I had enough of the necessary credits to graduate by the end of my junior year due to accelerated classes. However, being diagnosed with cancer truly inconvenienced me, as I was hospitalized for cancer during the most crucial time to apply for college (the fall portion of the school year in September and November).
Every time I was well enough, I got up to write my college essays. I had a list of about 15 colleges to which I wanted to apply, and I knew everything they needed from me. My high school’s college counselor was nice enough to fill all of the basic information for my applications, but I was responsible for writing all of my personal statements. I put all the questions in a document, answered them all, organized them, and sent them back to my high school counselor. It was difficult because I was constantly too fatigued to focus on a large amount of writing in a small amount of time, and my mind was often cloudy. However, I remained mentally strong for myself, and my future, which I believed in with all my heart.

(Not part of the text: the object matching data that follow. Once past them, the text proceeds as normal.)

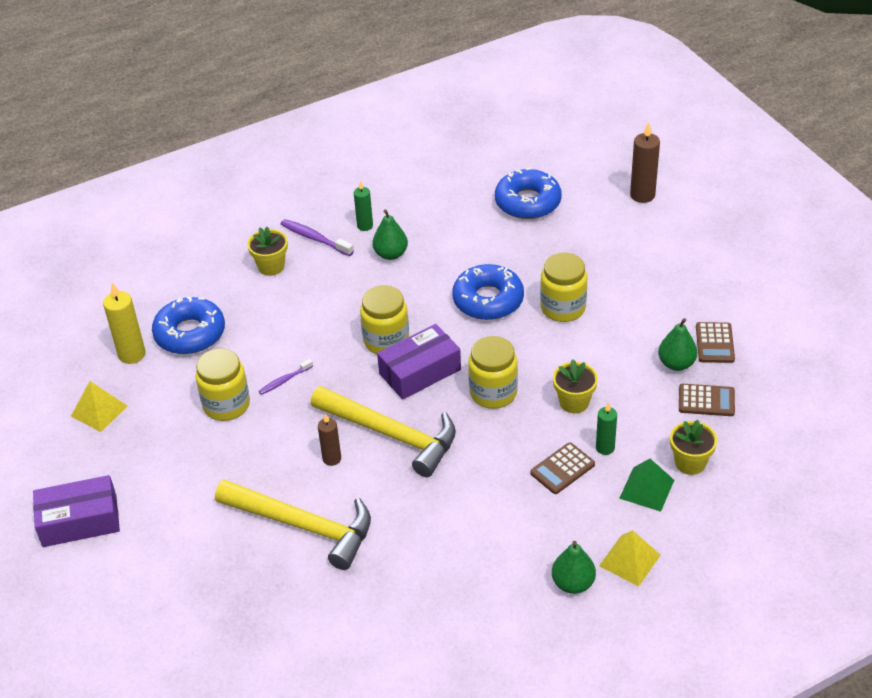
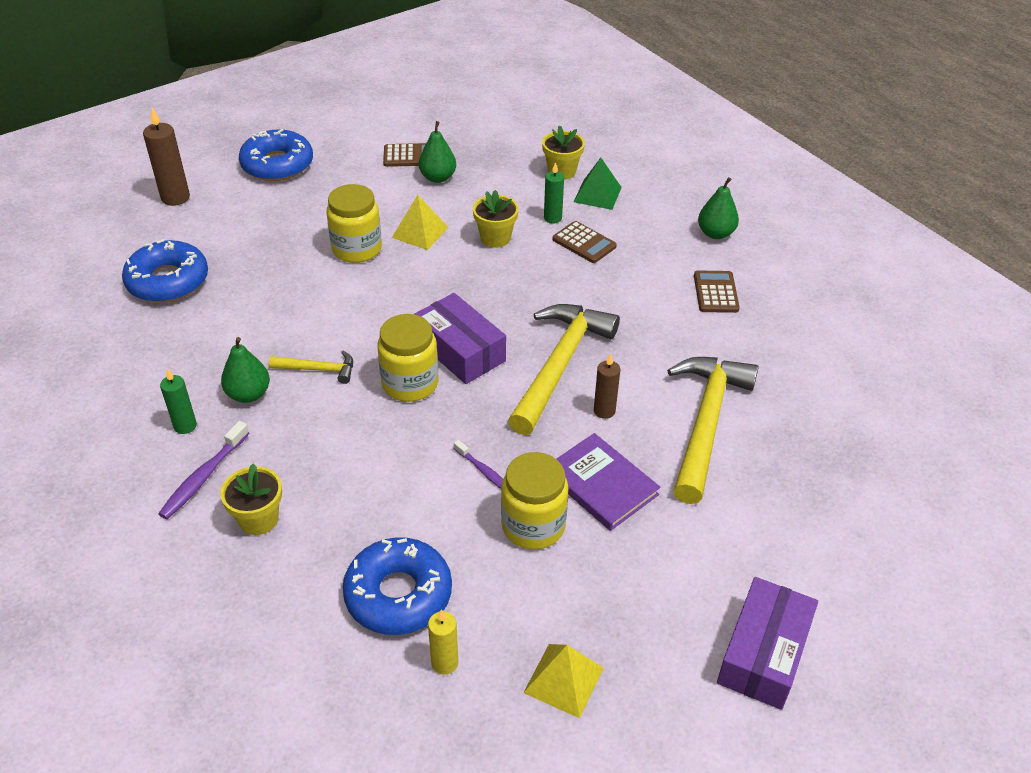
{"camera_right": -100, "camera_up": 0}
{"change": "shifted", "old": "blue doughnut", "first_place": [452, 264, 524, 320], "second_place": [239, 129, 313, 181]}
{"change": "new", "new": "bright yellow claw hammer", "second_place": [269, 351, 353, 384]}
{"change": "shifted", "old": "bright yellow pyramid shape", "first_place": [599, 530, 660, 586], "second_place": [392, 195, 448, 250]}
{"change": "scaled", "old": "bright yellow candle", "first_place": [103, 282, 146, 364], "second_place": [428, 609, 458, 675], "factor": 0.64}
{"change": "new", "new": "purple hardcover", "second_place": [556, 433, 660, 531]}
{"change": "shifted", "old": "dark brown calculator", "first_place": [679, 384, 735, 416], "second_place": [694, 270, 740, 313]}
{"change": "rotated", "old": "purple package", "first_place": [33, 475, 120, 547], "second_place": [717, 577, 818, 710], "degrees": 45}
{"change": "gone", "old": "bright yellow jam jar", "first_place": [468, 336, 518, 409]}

Knowing that one day I am going to die, coming to terms with my mortality, eliminated my ability to believe I have something to lose. Because I don’t have a lot that I can lose and everything is precious to me. To love, hope, and dream as you please is a luxury. It is a luxury you can afford with good health, and time. My disguised blessing from cancer was learning this wisdom. Cancer also taught me to be unafraid to set my heart out in continuing to do all the things I love and to be with people who I loved, to love my life, to have hope, and most importantly, to have a dream.
These memories, and disguised blessings from my cancer, confirmed my future path in medicine by giving my career goals passion. During my battle I have acquired knowledge, courage, character and a dream.
I plan to return to Hawaii one day to raise my future family, and take care of my grandparents. More specifically, I want to return to Kapiolani Hospital as a pediatric oncologist in their Wilcox unit, where I fought my own battle with cancer, to help the children who are suffering the same way I suffered.
Kashannah-Bee Bautsita Manawis (Kash) is an incoming sophomore at the University of San Diego, where she is studying pre-med. In addition to her rigorous studies, Kash keeps busy on campus as president of the Pacific Islander’s club, recruiter for the Filipino Ugnayan Student Organization, and in her church. Her lemonade stand fundraiser at USD’s annual Changemaker festival was a success last year, and she plans to host it again this fall. Kash received a perpetual (4 year) scholarship in 2014 from Cancer for College.
We thank you, Kash, for sharing your story here, and we commend you for your perseverance through cancer and your passion to achieve your goals. We can’t wait to see you in your doctor’s coat one day!